Experts Say Birth Defect Risks Outweigh Benefits of SSRIs
Drug makers looking to increase profits with the sale of selective serotonin reuptake inhibitor antidepressants to pregnant women claim that untreated depression poses a grave risk to the unborn fetus, but a new study reports that the use of antidepressants, and not the depression itself, increases the risk of lower fetal age and preterm birth.
The study in the August 2007 American Journal of Psychiatry examined the effects of depression and antidepressant use on fetal age and risk of preterm birth in 90 women who were divided into three groups: (1) forty-nine women treated with antidepressants for more than 50% of their pregnancy; (2) twenty-two briefly treated or not treated with the drugs during pregnancy; and (3) a comparison group of 19 healthy pregnant women.
The researchers found that the average fetal age at birth was 38.5, 39.4 and 39.7 weeks in the three groups, respectively, and that the rates of preterm birth were 14.3 percent, 0 percent and 5.3 percent, respectively.
The study showed that the rate of admission to the special-care nursery more than doubled at 21% for newborns exposed to antidepressants, compared to 9% of infants born to mothers who were not treated with the drugs and 0% in the control group. "This result was surprising to us, as we had anticipated that depression and anxiety during pregnancy would be associated with an increased risk of preterm birth," wrote Dr Rita Suri and colleagues from the University of California, Los Angeles.

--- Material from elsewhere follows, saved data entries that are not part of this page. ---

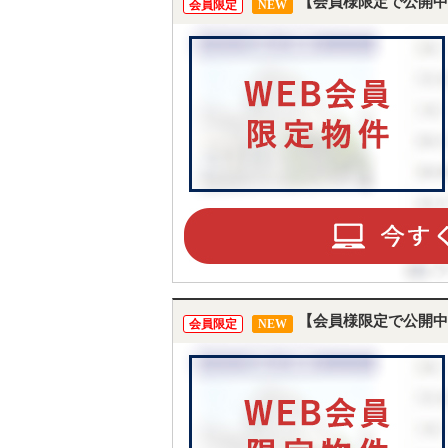
【会員様限定で公開中
会員限定
NEW
【会員様限定で公開中
会員限定
NEW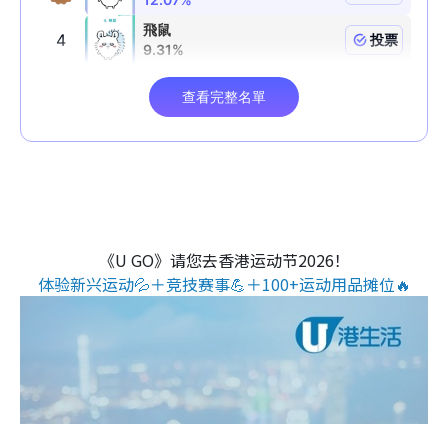
《U GO》请您去香港运动节2026！
体验新兴运动💦＋竞技赛事💪＋100+运动用品摊位🔥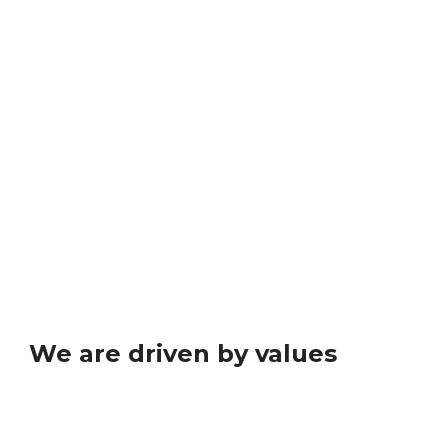
meeting with Phil about his attitude, so where the
metal hits the meat best.
We are driven by values
Lorem ipsum dolor sit amet, consectetur adipiscing elit.
Ut elit tellus, luctus nec ullamcorper mattis, pulvinar
dapibus leo. Line high touch client we need to have a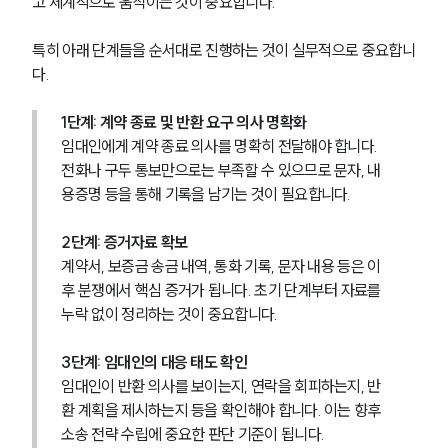
고 체계적으로 움직이는 것이 중요합니다.
특히 아래 단계들을 순서대로 진행하는 것이 실무적으로 중요합니
다.
1단계: 계약 종료 및 반환 요구 의사 명확화
임대인에게 계약 종료 의사를 명확히 전달해야 합니다. 
전화나 구두 통보만으로는 부족할 수 있으므로 문자, 내
용증명 등을 통해 기록을 남기는 것이 필요합니다.
2단계: 증거자료 확보
계약서, 보증금 송금 내역, 통화 기록, 문자 내용 등은 이
후 분쟁에서 핵심 증거가 됩니다. 초기 단계부터 자료를 
누락 없이 정리하는 것이 중요합니다.
3단계: 임대인의 대응 태도 확인
팀소개
임대인이 반환 의사를 보이는지, 연락을 회피하는지, 반
환 계획을 제시하는지 등을 확인해야 합니다. 이는 향후 
팀소개
소송 전략 수립에 중요한 판단 기준이 됩니다.
대륜의 강점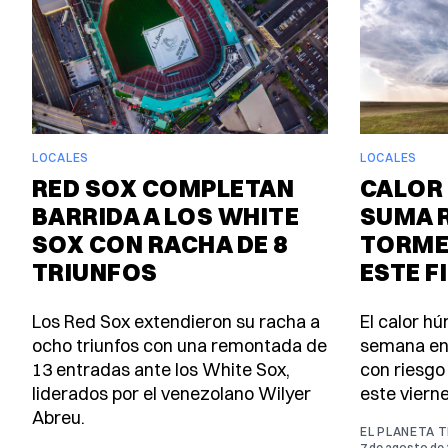
LOCALES
LOCALES
RED SOX COMPLETAN
CALOR 
BARRIDA A LOS WHITE
SUMA 
SOX CON RACHA DE 8
TORME
TRIUNFOS
ESTE F
Los Red Sox extendieron su racha a
El calor h
ocho triunfos con una remontada de
semana en
13 entradas ante los White Sox,
con riesgo
liderados por el venezolano Wilyer
este viern
Abreu.
EL PLANETA 
7 de agosto de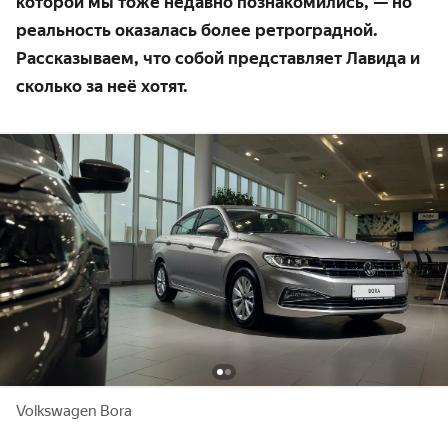
которой мы тоже недавно познакомились, — но
реальность оказалась более ретроградной.
Рассказываем, что собой представляет Лавида и
сколько за неё хотят.
Volkswagen Bora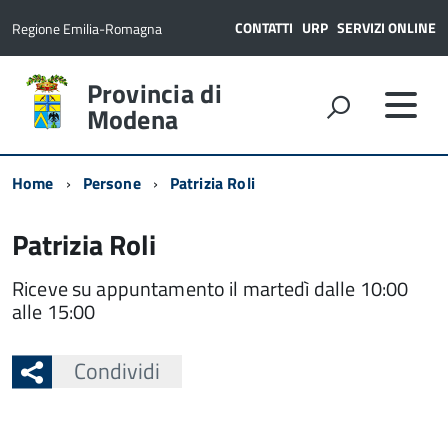
CONTATTI
URP
SERVIZI ONLINE
Regione Emilia-Romagna
Provincia di
Modena
Home
Persone
Patrizia Roli
Patrizia Roli
Riceve su appuntamento il martedì dalle 10:00
alle 15:00
Condividi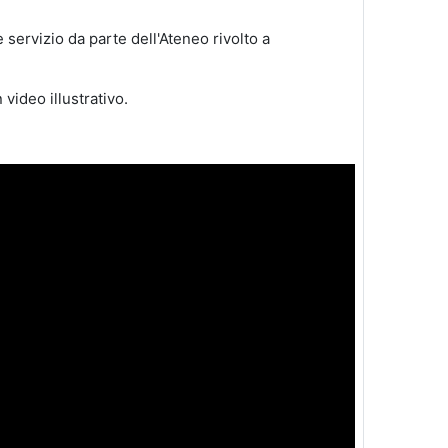
 servizio da parte dell'Ateneo rivolto a
 video illustrativo.
roduci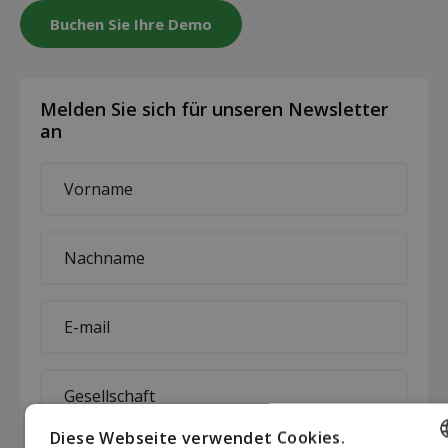
Buchen Sie Ihre Demo
Melden Sie sich für unseren Newsletter
an
First
name
*
Last
name
*
E-
mail
*
Company
*
Diese Webseite verwendet Cookies.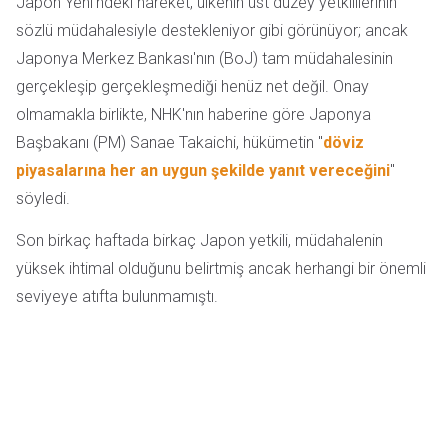
Japon Yeni'ndeki hareket, ülkenin üst düzey yetkililerinin
sözlü müdahalesiyle destekleniyor gibi görünüyor; ancak
Japonya Merkez Bankası'nın (BoJ) tam müdahalesinin
gerçekleşip gerçekleşmediği henüz net değil. Onay
olmamakla birlikte, NHK'nın haberine göre Japonya
Başbakanı (PM) Sanae Takaichi, hükümetin "
döviz
piyasalarına her an uygun şekilde yanıt vereceğini
"
söyledi.
Son birkaç haftada birkaç Japon yetkili, müdahalenin
yüksek ihtimal olduğunu belirtmiş ancak herhangi bir önemli
seviyeye atıfta bulunmamıştı.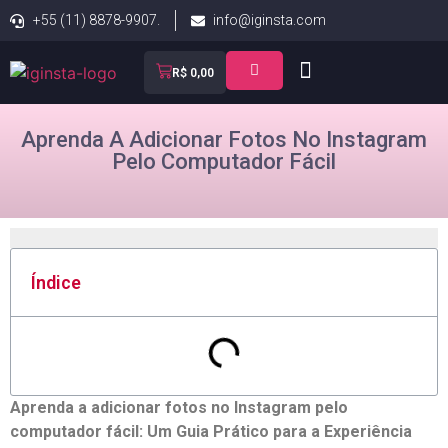
+55 (11) 8878-9907.
info@iginsta.com
R$
0,00
Aprenda A Adicionar Fotos No Instagram
Pelo Computador Fácil
Índice
Aprenda a adicionar fotos‌ no Instagram pelo
computador ‌fácil: Um Guia​ Prático para a Experiência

"The two groups of women with depression -- those who were treated with antidepressants and those who were not -- had similar degrees of depression and anxiety during pregnancy," the authors of the study note.
The new study is alarming because, in May 2005, researchers at the University of Pittsburgh reported that, in any given year, at least 80,000 pregnant women in the US are prescribed SSRIs which include Paxil marketed by GlaxoSmithKline; Zoloft from Pfizer; Prozac and Cymbalta marketed by Eli Lilly, and Celexa and Lexapro from Forest Labs.
The drugs are still being prescribed to pregnant women despite the fact that more than 4 years ago, in June 2004, the FDA revised the SSRI labels to warn that infants exposed to the drugs in the womb can develop problems requiring prolonged hospitalization, respiratory support and tube feeding.
When issuing the warning, the agency said it had received hundreds of preliminary reports of adverse effects in newborns over the last decade and that the most common were trouble eating, irritability, body rigidity and respiratory problems. More SSRI-related birth defects have surfaced in every year since that FDA warning in 2004.
In September 2005, Glaxo sent a "Dear Doctor" letter about a Paxil label change based on data from the National Birth Defects Prevention Study, which found that women who took SSRIs were more likely to have an infant with omphalocele, an abnormality in which the infant's intestine or other abdominal organs protrude from the navel, with the strongest effect reported with Paxil, accounting for 36% of all SSRI exposures.
In addition, the "Dear Doctor" letter advised of an association between mothers taking SSRI's and giving birth to an infant with craniosynostosis, a congenital defect present at birth in which the connections between sutures-skull bones prematurely close during the first year of life, which causes an abnormally-shaped skull.
In December 2005, Glaxo notified doctors of a new warning added to the Paxil label about the risk of major congenital malformations in infants born to women taking Paxil during the first trimester of pregnancy and the FDA also issued an advisory warning about the risk of congenital malformations, especially of the heart, and changed Paxil's category from C to D. Category D means a drug has been found to harm the human fetus.
In July 2006, the FDA issued another public advisory, this time warning that infants exposed to SSRI's were six times more likely to develop the life-threatening lung disorder persistent pulmonary hypertension (PPHN) than infants who were not exposed.
The warning was based on a study in the February 9, 2006, New England Journal. After the study was released, lead author Dr Christina Chambers told the Wall Street Journal that she heard from women all over the country who had babies born with PPHN after taking SSRI's during pregnancy.
According to Dr Robin Steinhorn, Head, Division of Neonatology; Children's Memorial Hospital of Chicago, Department of Pediatrics, Professor, Northwestern University Medical School in eMedicine from WebMD, accessed on August 15, 2007:
"Recent data suggest that the PPHN syndrome may occur as often as 2-6 cases per 1000 live births. PPHN is a frequent complicating factor in the term or near-term newborn with parenchymal lung disease, such as MAS (meconium aspiration syndrome) or pneumonia. An increased incidence of PPHN is reported for mothers who use selective serotonin reuptake inhibitors (SSRI's) during the last half of their pregnancies."